Adoro la casa di Michael e Jennifer. È vissuta, piena degli oggetti dei viaggi di Michael, e di libri… Dio quanti libri ha Michael.
– Ma li hai letti tutti?
– Certo. Magari alcuni non li ho letti fino in fondo, ma li ho letti tutti. – Io, che pur leggendo parecchio sono pieno di libri comprati e mai letti, provo un forte imbarazzo. – Mi sono dato una regola – continua Michael quando glielo dico: – non compro un libro che non leggerò subito.
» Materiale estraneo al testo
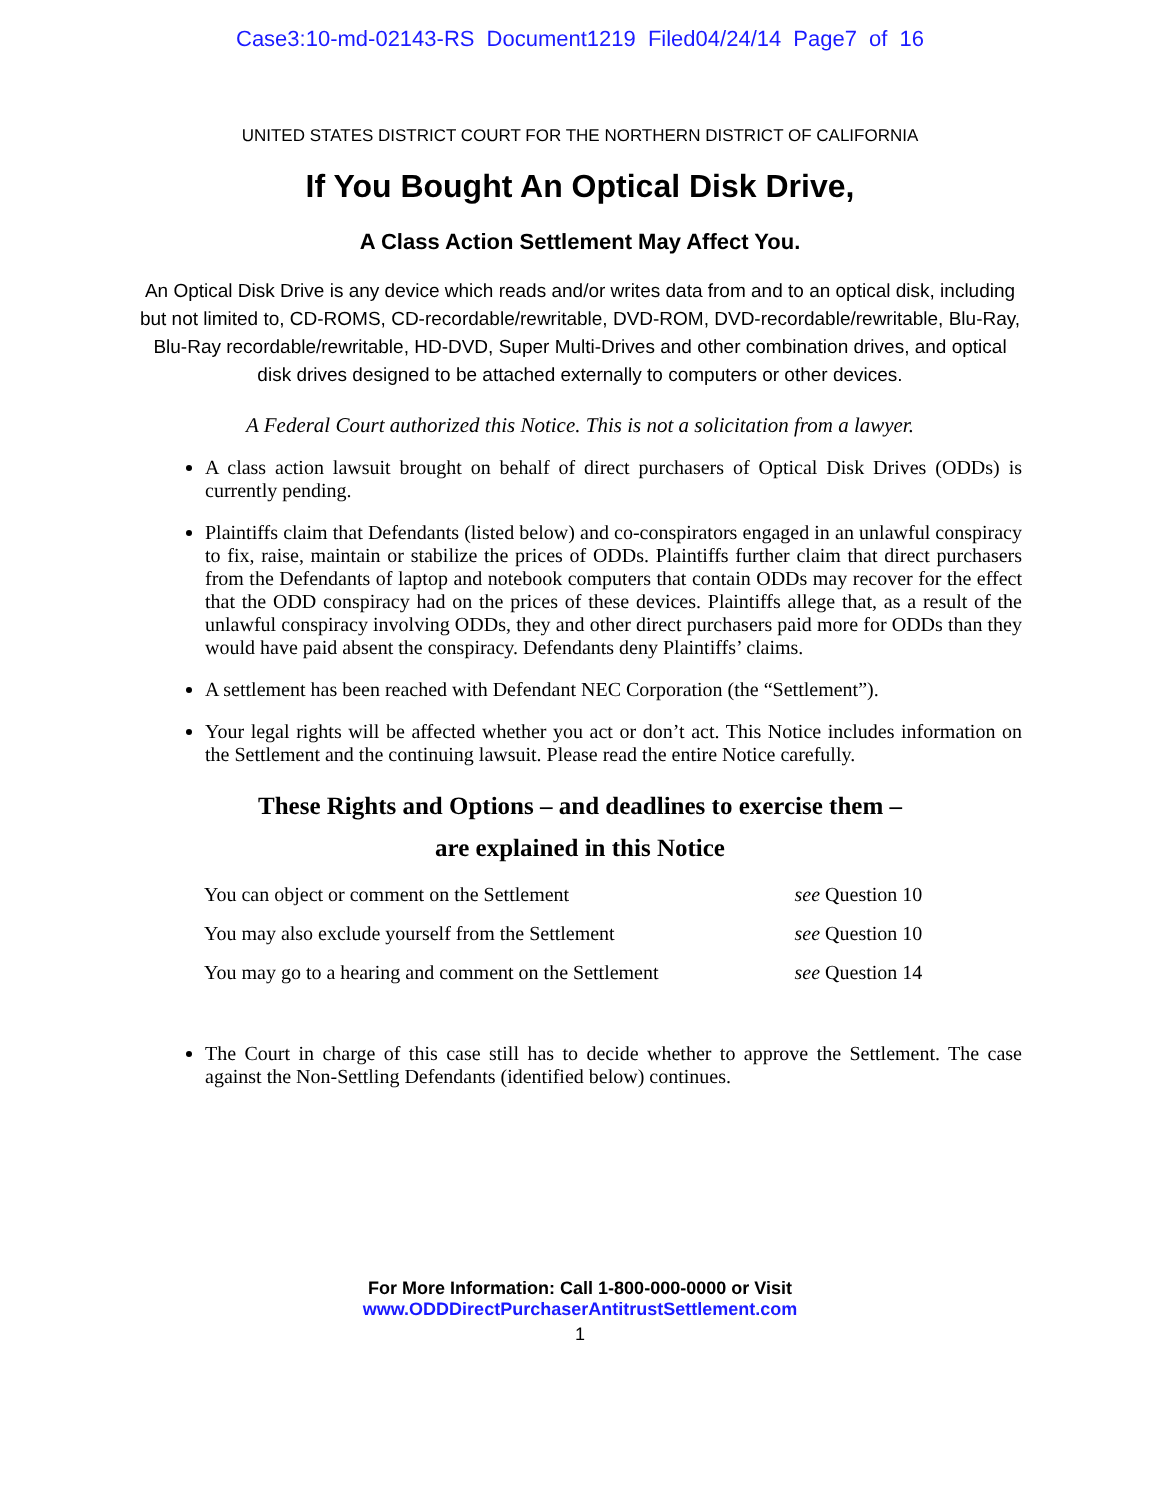Case3:10-md-02143-RS Document1219 Filed04/24/14 Page7 of 16
UNITED STATES DISTRICT COURT FOR THE NORTHERN DISTRICT OF CALIFORNIA
If You Bought An Optical Disk Drive,
A Class Action Settlement May Affect You.
An Optical Disk Drive is any device which reads and/or writes data from and to an optical disk, including but not limited to, CD-ROMS, CD-recordable/rewritable, DVD-ROM, DVD-recordable/rewritable, Blu-Ray, Blu-Ray recordable/rewritable, HD-DVD, Super Multi-Drives and other combination drives, and optical disk drives designed to be attached externally to computers or other devices.
A Federal Court authorized this Notice. This is not a solicitation from a lawyer.
A class action lawsuit brought on behalf of direct purchasers of Optical Disk Drives (ODDs) is currently pending.
Plaintiffs claim that Defendants (listed below) and co-conspirators engaged in an unlawful conspiracy to fix, raise, maintain or stabilize the prices of ODDs. Plaintiffs further claim that direct purchasers from the Defendants of laptop and notebook computers that contain ODDs may recover for the effect that the ODD conspiracy had on the prices of these devices. Plaintiffs allege that, as a result of the unlawful conspiracy involving ODDs, they and other direct purchasers paid more for ODDs than they would have paid absent the conspiracy. Defendants deny Plaintiffs’ claims.
A settlement has been reached with Defendant NEC Corporation (the “Settlement”).
Your legal rights will be affected whether you act or don’t act. This Notice includes information on the Settlement and the continuing lawsuit. Please read the entire Notice carefully.
These Rights and Options – and deadlines to exercise them –
are explained in this Notice
| You can object or comment on the Settlement | see Question 10 |
| You may also exclude yourself from the Settlement | see Question 10 |
| You may go to a hearing and comment on the Settlement | see Question 14 |
The Court in charge of this case still has to decide whether to approve the Settlement. The case against the Non-Settling Defendants (identified below) continues.
For More Information: Call 1-800-000-0000 or Visit
www.ODDDirectPurchaserAntitrustSettlement.com
1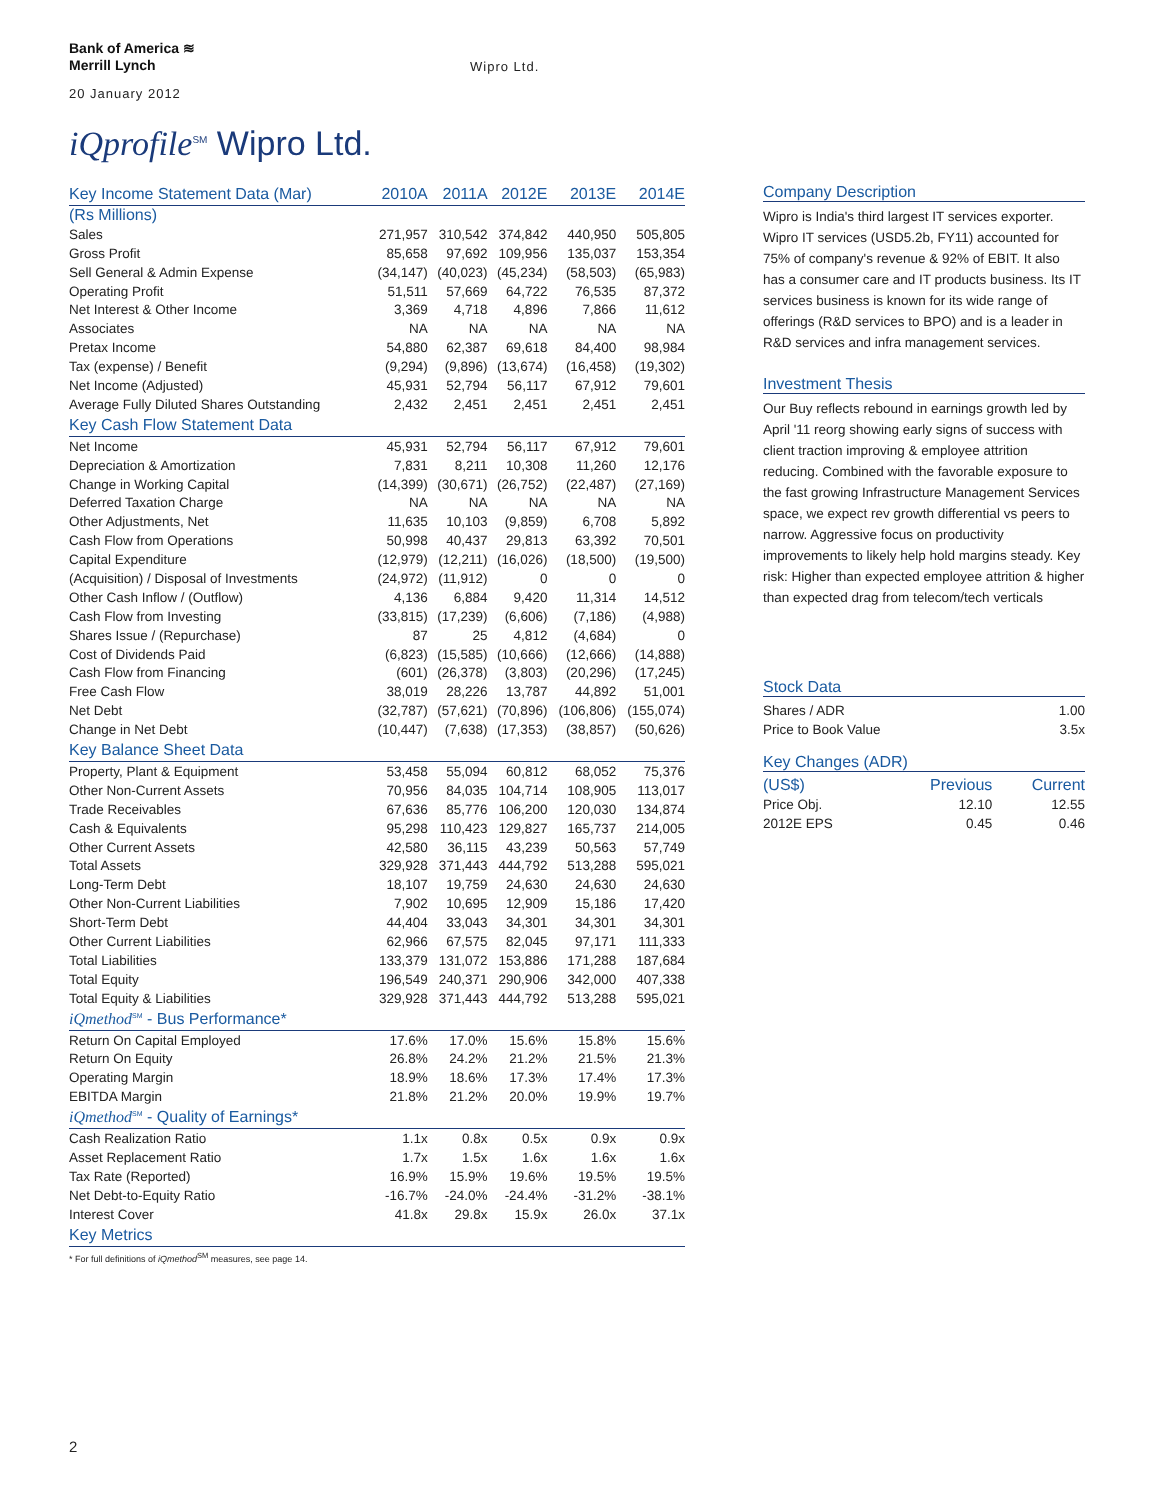Bank of America ≋
Merrill Lynch
Wipro Ltd.
20 January 2012
iQprofile<sup>SM</sup> Wipro Ltd.
| Key Income Statement Data (Mar) | 2010A | 2011A | 2012E | 2013E | 2014E |
| (Rs Millions) | | | | | |
| Sales | 271,957 | 310,542 | 374,842 | 440,950 | 505,805 |
| Gross Profit | 85,658 | 97,692 | 109,956 | 135,037 | 153,354 |
| Sell General & Admin Expense | (34,147) | (40,023) | (45,234) | (58,503) | (65,983) |
| Operating Profit | 51,511 | 57,669 | 64,722 | 76,535 | 87,372 |
| Net Interest & Other Income | 3,369 | 4,718 | 4,896 | 7,866 | 11,612 |
| Associates | NA | NA | NA | NA | NA |
| Pretax Income | 54,880 | 62,387 | 69,618 | 84,400 | 98,984 |
| Tax (expense) / Benefit | (9,294) | (9,896) | (13,674) | (16,458) | (19,302) |
| Net Income (Adjusted) | 45,931 | 52,794 | 56,117 | 67,912 | 79,601 |
| Average Fully Diluted Shares Outstanding | 2,432 | 2,451 | 2,451 | 2,451 | 2,451 |
| Key Cash Flow Statement Data | | | | | |
| Net Income | 45,931 | 52,794 | 56,117 | 67,912 | 79,601 |
| Depreciation & Amortization | 7,831 | 8,211 | 10,308 | 11,260 | 12,176 |
| Change in Working Capital | (14,399) | (30,671) | (26,752) | (22,487) | (27,169) |
| Deferred Taxation Charge | NA | NA | NA | NA | NA |
| Other Adjustments, Net | 11,635 | 10,103 | (9,859) | 6,708 | 5,892 |
| Cash Flow from Operations | 50,998 | 40,437 | 29,813 | 63,392 | 70,501 |
| Capital Expenditure | (12,979) | (12,211) | (16,026) | (18,500) | (19,500) |
| (Acquisition) / Disposal of Investments | (24,972) | (11,912) | 0 | 0 | 0 |
| Other Cash Inflow / (Outflow) | 4,136 | 6,884 | 9,420 | 11,314 | 14,512 |
| Cash Flow from Investing | (33,815) | (17,239) | (6,606) | (7,186) | (4,988) |
| Shares Issue / (Repurchase) | 87 | 25 | 4,812 | (4,684) | 0 |
| Cost of Dividends Paid | (6,823) | (15,585) | (10,666) | (12,666) | (14,888) |
| Cash Flow from Financing | (601) | (26,378) | (3,803) | (20,296) | (17,245) |
| Free Cash Flow | 38,019 | 28,226 | 13,787 | 44,892 | 51,001 |
| Net Debt | (32,787) | (57,621) | (70,896) | (106,806) | (155,074) |
| Change in Net Debt | (10,447) | (7,638) | (17,353) | (38,857) | (50,626) |
| Key Balance Sheet Data | | | | | |
| Property, Plant & Equipment | 53,458 | 55,094 | 60,812 | 68,052 | 75,376 |
| Other Non-Current Assets | 70,956 | 84,035 | 104,714 | 108,905 | 113,017 |
| Trade Receivables | 67,636 | 85,776 | 106,200 | 120,030 | 134,874 |
| Cash & Equivalents | 95,298 | 110,423 | 129,827 | 165,737 | 214,005 |
| Other Current Assets | 42,580 | 36,115 | 43,239 | 50,563 | 57,749 |
| Total Assets | 329,928 | 371,443 | 444,792 | 513,288 | 595,021 |
| Long-Term Debt | 18,107 | 19,759 | 24,630 | 24,630 | 24,630 |
| Other Non-Current Liabilities | 7,902 | 10,695 | 12,909 | 15,186 | 17,420 |
| Short-Term Debt | 44,404 | 33,043 | 34,301 | 34,301 | 34,301 |
| Other Current Liabilities | 62,966 | 67,575 | 82,045 | 97,171 | 111,333 |
| Total Liabilities | 133,379 | 131,072 | 153,886 | 171,288 | 187,684 |
| Total Equity | 196,549 | 240,371 | 290,906 | 342,000 | 407,338 |
| Total Equity & Liabilities | 329,928 | 371,443 | 444,792 | 513,288 | 595,021 |
| iQmethod<sup>SM</sup> - Bus Performance* | | | | | |
| Return On Capital Employed | 17.6% | 17.0% | 15.6% | 15.8% | 15.6% |
| Return On Equity | 26.8% | 24.2% | 21.2% | 21.5% | 21.3% |
| Operating Margin | 18.9% | 18.6% | 17.3% | 17.4% | 17.3% |
| EBITDA Margin | 21.8% | 21.2% | 20.0% | 19.9% | 19.7% |
| iQmethod<sup>SM</sup> - Quality of Earnings* | | | | | |
| Cash Realization Ratio | 1.1x | 0.8x | 0.5x | 0.9x | 0.9x |
| Asset Replacement Ratio | 1.7x | 1.5x | 1.6x | 1.6x | 1.6x |
| Tax Rate (Reported) | 16.9% | 15.9% | 19.6% | 19.5% | 19.5% |
| Net Debt-to-Equity Ratio | -16.7% | -24.0% | -24.4% | -31.2% | -38.1% |
| Interest Cover | 41.8x | 29.8x | 15.9x | 26.0x | 37.1x |
| Key Metrics | | | | | |
* For full definitions of iQmethod<sup>SM</sup> measures, see page 14.
Company Description
Wipro is India's third largest IT services exporter. Wipro IT services (USD5.2b, FY11) accounted for 75% of company's revenue & 92% of EBIT. It also has a consumer care and IT products business. Its IT services business is known for its wide range of offerings (R&D services to BPO) and is a leader in R&D services and infra management services.
Investment Thesis
Our Buy reflects rebound in earnings growth led by April '11 reorg showing early signs of success with client traction improving & employee attrition reducing. Combined with the favorable exposure to the fast growing Infrastructure Management Services space, we expect rev growth differential vs peers to narrow. Aggressive focus on productivity improvements to likely help hold margins steady. Key risk: Higher than expected employee attrition & higher than expected drag from telecom/tech verticals
Stock Data
| Shares / ADR | 1.00 |
| Price to Book Value | 3.5x |
Key Changes (ADR)
| (US$) | Previous | Current |
| Price Obj. | 12.10 | 12.55 |
| 2012E EPS | 0.45 | 0.46 |
2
Penso che la seguirò anch’io.
Abbiamo l’equivalente di un aperitivo, nel loro soggiorno, con il cane Maxie – un grosso pastore tedesco a pelo lungo – seduta sul divano. Jennifer ha preparato una deliziosa specialità messicana, di cui temo di aver già scordato il nome. Con Maxie accanto, e con il gatto Kingster – un maine coon rossiccio – che ci raggiunge di lì a poco (in realtà è stato Michael a portare tra noi il confuso Kingster, che non capiva perché il padrone lo avesse disturbato dal suo riposino in camera da letto), finiamo invariabilmente a parlare di animali. Gli racconto di come Flavia mi abbia fatto scoprire l’amore per loro e di come lei sia sempre stata circondata da animali di ogni genere: cani, gatti, tartarughe, conigli, galline, pesci rossi, qualche volatile disperso, qualche riccio profugo… E Jennifer mi racconta di come un evento legato a Michael, lei e il suo cane l’abbia convinta che lui potesse essere l’uomo giusto per lei.
Prima di cena Michael mi porta fuori. Qui vicino c’è un bosco, pieno di bellissime case in legno. Una leggerissima pioggerella tamburella sulla strada, mentre cammino cercando di stare dietro al suo passo da maratoneta. Non so dire il numero di salite e discese fatte, dentro il bosco e giù a Mill Valley e poi di nuovo nel bosco. È come quando venni la prima volta: passavamo dal parlare di politica e razzismo ai fattori comuni in psicoterapia, dai contatti di Michael con gli autori più importante della Terapia Breve alla storia di alcuni locali e negozi della cittadina.
A cena Jennifer prepara un’altra specialità messicana. Giuro che vorrei ricordarmi il nome di queste cose, le ripeto anche due o tre volte in mente, ma scivolano via come la pioggerella, che continua, silenziosa, a strisciare sui vetri di casa. Mi chiede dell’Italia e parliamo di quanto Trump sia un pain in the ass (l’espressione è mia) per tutto il mondo, condividendo qui è lì qualche aneddoto divertente, che mantenga allegro l’umore attorno al tavolo.
Infine, il letto, non prima che Michael mi abbia portato nel suo studio a farmi vedere qualche altro libro: penso che abbia piacere di parlare ancora, e lo stesso vale per me, ma deve vedermi in faccia i segni delle venticinque ore di veglia, perché in poco tempo mi dà la buona notte con un abbraccio.
Doccia (Dio quanto ne avevo bisogno), coperte, un messaggio vocale a Flavia che non sento dall’atterraggio e che in questo momento sta dormendo (sono le 4:00 in Italia) e ora, alle 19.30 cado addormentato, con appena la forza di sistemare questa prima parte del mio resoconto e cliccare su Invia.